The Australian animated show “Bluey” is now a hit with kids and parents, and even other adults are hooked on its seven minute-long episodes. The show was created in 2018 and began streaming on Disney in 2020.
“Bluey” is a once-in-a-generation kids’ TV show, much like “Mr. Rogers’ Neighborhood” and “Sesame Street,” says Kathryn VanArendonk, TV and comedy critic at Vulture. But what separates the program from its silver screen predecessors is its cross-generational storytelling.
“It is about the life of this family. It is about children's play. And it is about what it feels like to be both a kid and a parent, and presents feelings from all of those angles,” Van Arendonk says. “It is just about making space for the fact that everyone has different needs and feelings in all these different family circumstances. It is so humane and so funny, lovely. I am obsessed with it.”
Kids are also hooked on “Daniel Tiger’s Neighborhood” on PBS, an animated spin-off of “Mr. Rogers’ Neighborhood.” The show takes lessons from the original series and transforms them into storylines for its preschool audience.
“It's a show that is about feelings, that is about how to share, what it feels like when you're worried about things. [It’s] taking children's emotions very, very seriously, and these very small circumstances that are familiar, everyday things for kids, but that it is so so important and so comforting to have somebody articulate.”
She adds, “The experience of watching ‘Daniel Tiger’ … is learning all of these little songs that have very, very helpful jingles about the things that preschoolers need and care about. Like the fact that when you need to go potty, you need to stop playing right then and go potty, but that your toys will still be there when you get back. They are just little tiny keys to how to go about the world when you're 4.”
Apple TV+ has also invested in its children’s programming, including “Pinecone and Pony.” It’s based on comics from artist Kate Beaton and follows a young girl who has a pony as her sidekick.
“[Pinecone] lives in a fantasy world, but she regularly charges into situations, fully confident that she knows everything about what the right course of action is, and is often reluctant to hear other people's opinions. … It is very regularly a show about how to navigate listening to other voices. …. It's such an important thing for kids to be able to learn.”

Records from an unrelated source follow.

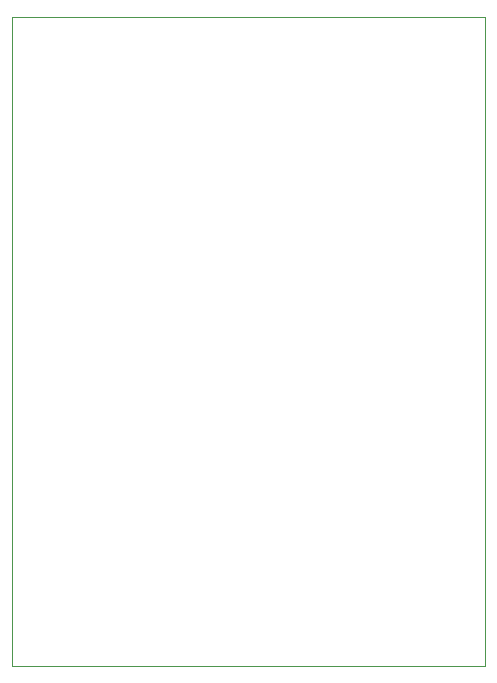
<source format=gbr>
%TF.GenerationSoftware,KiCad,Pcbnew,(6.0.11)*%
%TF.CreationDate,2024-06-23T02:22:26-05:00*%
%TF.ProjectId,BizBopWhingWhang,42697a42-6f70-4576-9869-6e675768616e,rev?*%
%TF.SameCoordinates,Original*%
%TF.FileFunction,Profile,NP*%
%FSLAX46Y46*%
G04 Gerber Fmt 4.6, Leading zero omitted, Abs format (unit mm)*
G04 Created by KiCad (PCBNEW (6.0.11)) date 2024-06-23 02:22:26*
%MOMM*%
%LPD*%
G01*
G04 APERTURE LIST*
%TA.AperFunction,Profile*%
%ADD10C,0.100000*%
%TD*%
G04 APERTURE END LIST*
D10*
X170000000Y-138000000D02*
X130000000Y-138000000D01*
X170000000Y-83000000D02*
X170000000Y-138000000D01*
X130000000Y-138000000D02*
X130000000Y-83000000D01*
X130000000Y-83000000D02*
X170000000Y-83000000D01*
M02*

</source>
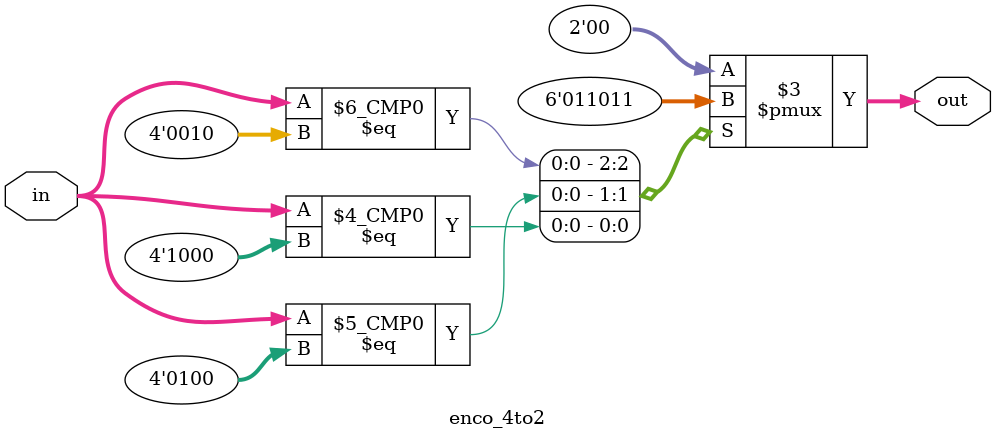
<source format=v>
`timescale 1ns / 1ps


module enco_4to2 (
    input [3:0] in,
    output reg [1:0] out
);
    always @(*) begin
        case (in)
            4'b0001: out = 2'b00;
            4'b0010: out = 2'b01;
            4'b0100: out = 2'b10;
            4'b1000: out = 2'b11;
            default: out = 2'b00;  // Default to avoid latches
        endcase
    end
endmodule


</source>
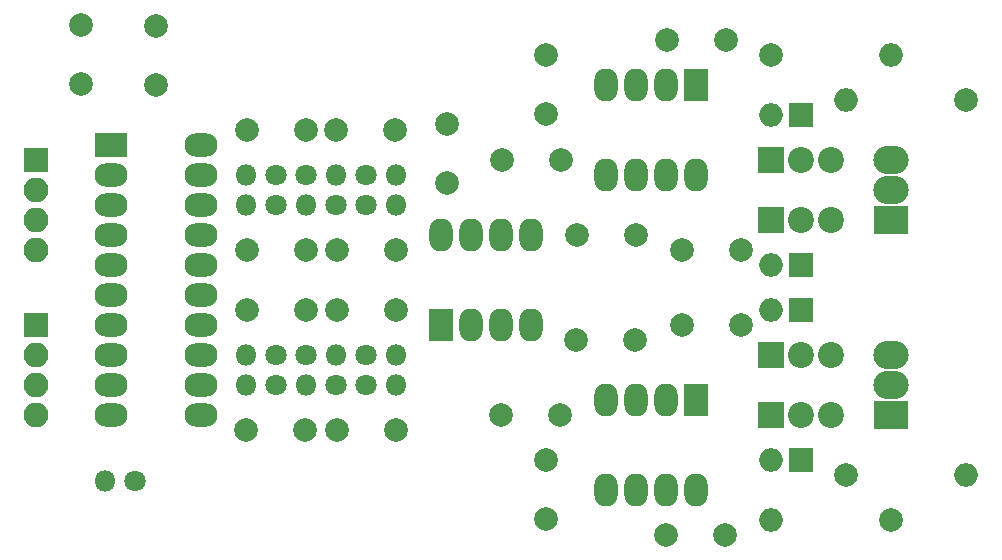
<source format=gbr>
G04 #@! TF.FileFunction,Soldermask,Top*
%FSLAX46Y46*%
G04 Gerber Fmt 4.6, Leading zero omitted, Abs format (unit mm)*
G04 Created by KiCad (PCBNEW 4.0.7) date 03/28/18 16:01:48*
%MOMM*%
%LPD*%
G01*
G04 APERTURE LIST*
%ADD10C,0.100000*%
%ADD11C,1.800000*%
%ADD12O,1.800000X1.800000*%
%ADD13C,2.000000*%
%ADD14R,2.000000X2.000000*%
%ADD15O,2.000000X2.000000*%
%ADD16R,2.200000X2.200000*%
%ADD17C,2.200000*%
%ADD18R,2.100000X2.100000*%
%ADD19O,2.100000X2.100000*%
%ADD20R,3.000000X2.400000*%
%ADD21O,3.000000X2.400000*%
%ADD22R,2.000000X2.800000*%
%ADD23O,2.000000X2.800000*%
%ADD24R,2.800000X2.000000*%
%ADD25O,2.800000X2.000000*%
G04 APERTURE END LIST*
D10*
D11*
X138430000Y-106680000D03*
D12*
X135890000Y-106680000D03*
D13*
X147828000Y-89582000D03*
X147828000Y-84582000D03*
X116840000Y-81200000D03*
X116840000Y-76200000D03*
X123190000Y-81280000D03*
X123190000Y-76280000D03*
X135890000Y-85090000D03*
X130890000Y-85090000D03*
X135890000Y-100330000D03*
X130890000Y-100330000D03*
X135890000Y-95250000D03*
X130890000Y-95250000D03*
X135810000Y-110490000D03*
X130810000Y-110490000D03*
X138510000Y-95250000D03*
X143510000Y-95250000D03*
X143430000Y-85090000D03*
X138430000Y-85090000D03*
X138510000Y-110490000D03*
X143510000Y-110490000D03*
X143510000Y-100330000D03*
X138510000Y-100330000D03*
X152480000Y-87630000D03*
X157480000Y-87630000D03*
X152400000Y-109220000D03*
X157400000Y-109220000D03*
X156210000Y-78740000D03*
X156210000Y-83740000D03*
X158830000Y-93980000D03*
X163830000Y-93980000D03*
X163750000Y-102870000D03*
X158750000Y-102870000D03*
X156210000Y-113030000D03*
X156210000Y-118030000D03*
X167720000Y-95250000D03*
X172720000Y-95250000D03*
X166450000Y-77470000D03*
X171450000Y-77470000D03*
X166370000Y-119380000D03*
X171370000Y-119380000D03*
X167720000Y-101600000D03*
X172720000Y-101600000D03*
D14*
X177800000Y-83820000D03*
D15*
X175260000Y-83820000D03*
D14*
X177800000Y-100330000D03*
D15*
X175260000Y-100330000D03*
D14*
X177800000Y-96520000D03*
D15*
X175260000Y-96520000D03*
D14*
X177800000Y-113030000D03*
D15*
X175260000Y-113030000D03*
D16*
X175260000Y-92710000D03*
D17*
X177800000Y-92710000D03*
X180340000Y-92710000D03*
D16*
X175260000Y-87630000D03*
D17*
X177800000Y-87630000D03*
X180340000Y-87630000D03*
D16*
X175260000Y-109220000D03*
D17*
X177800000Y-109220000D03*
X180340000Y-109220000D03*
D16*
X175260000Y-104140000D03*
D17*
X177800000Y-104140000D03*
X180340000Y-104140000D03*
D18*
X113030000Y-101600000D03*
D19*
X113030000Y-104140000D03*
X113030000Y-106680000D03*
X113030000Y-109220000D03*
D18*
X113030000Y-87630000D03*
D19*
X113030000Y-90170000D03*
X113030000Y-92710000D03*
X113030000Y-95250000D03*
D20*
X185420000Y-92710000D03*
D21*
X185420000Y-90170000D03*
X185420000Y-87630000D03*
D20*
X185420000Y-109220000D03*
D21*
X185420000Y-106680000D03*
X185420000Y-104140000D03*
D11*
X121412000Y-114808000D03*
D12*
X118872000Y-114808000D03*
D11*
X133350000Y-91440000D03*
D12*
X130810000Y-91440000D03*
D11*
X133350000Y-88900000D03*
D12*
X130810000Y-88900000D03*
D11*
X133350000Y-106680000D03*
D12*
X130810000Y-106680000D03*
D11*
X133350000Y-104140000D03*
D12*
X130810000Y-104140000D03*
D11*
X138430000Y-91440000D03*
D12*
X135890000Y-91440000D03*
D11*
X135890000Y-88900000D03*
D12*
X138430000Y-88900000D03*
D11*
X135890000Y-104140000D03*
D12*
X138430000Y-104140000D03*
D11*
X140970000Y-91440000D03*
D12*
X143510000Y-91440000D03*
D11*
X140970000Y-88900000D03*
D12*
X143510000Y-88900000D03*
D11*
X140970000Y-106680000D03*
D12*
X143510000Y-106680000D03*
D11*
X140970000Y-104140000D03*
D12*
X143510000Y-104140000D03*
D13*
X175260000Y-78740000D03*
D15*
X185420000Y-78740000D03*
D13*
X191770000Y-82550000D03*
D15*
X181610000Y-82550000D03*
D13*
X181610000Y-114300000D03*
D15*
X191770000Y-114300000D03*
D13*
X185420000Y-118110000D03*
D15*
X175260000Y-118110000D03*
D22*
X147320000Y-101600000D03*
D23*
X154940000Y-93980000D03*
X149860000Y-101600000D03*
X152400000Y-93980000D03*
X152400000Y-101600000D03*
X149860000Y-93980000D03*
X154940000Y-101600000D03*
X147320000Y-93980000D03*
D24*
X119380000Y-86360000D03*
D25*
X127000000Y-109220000D03*
X119380000Y-88900000D03*
X127000000Y-106680000D03*
X119380000Y-91440000D03*
X127000000Y-104140000D03*
X119380000Y-93980000D03*
X127000000Y-101600000D03*
X119380000Y-96520000D03*
X127000000Y-99060000D03*
X119380000Y-99060000D03*
X127000000Y-96520000D03*
X119380000Y-101600000D03*
X127000000Y-93980000D03*
X119380000Y-104140000D03*
X127000000Y-91440000D03*
X119380000Y-106680000D03*
X127000000Y-88900000D03*
X119380000Y-109220000D03*
X127000000Y-86360000D03*
D22*
X168910000Y-81280000D03*
D23*
X161290000Y-88900000D03*
X166370000Y-81280000D03*
X163830000Y-88900000D03*
X163830000Y-81280000D03*
X166370000Y-88900000D03*
X161290000Y-81280000D03*
X168910000Y-88900000D03*
D22*
X168910000Y-107950000D03*
D23*
X161290000Y-115570000D03*
X166370000Y-107950000D03*
X163830000Y-115570000D03*
X163830000Y-107950000D03*
X166370000Y-115570000D03*
X161290000Y-107950000D03*
X168910000Y-115570000D03*
M02*

</source>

While some of these shows might not be as educational as, say, a PBS documentary, VanArendonk argues that kids still learn valuable lessons.
“These shows, that I think a lot of times parents find inane or empty, are still actually doing really important narrative things that are so comforting for kids — that kind of repetition of structure, that formula. It's so comforting for kids to have that feeling of … conflict and resolution over and over and over again. Sometimes these shows can be providing things that we may not immediately be assuming that they are.”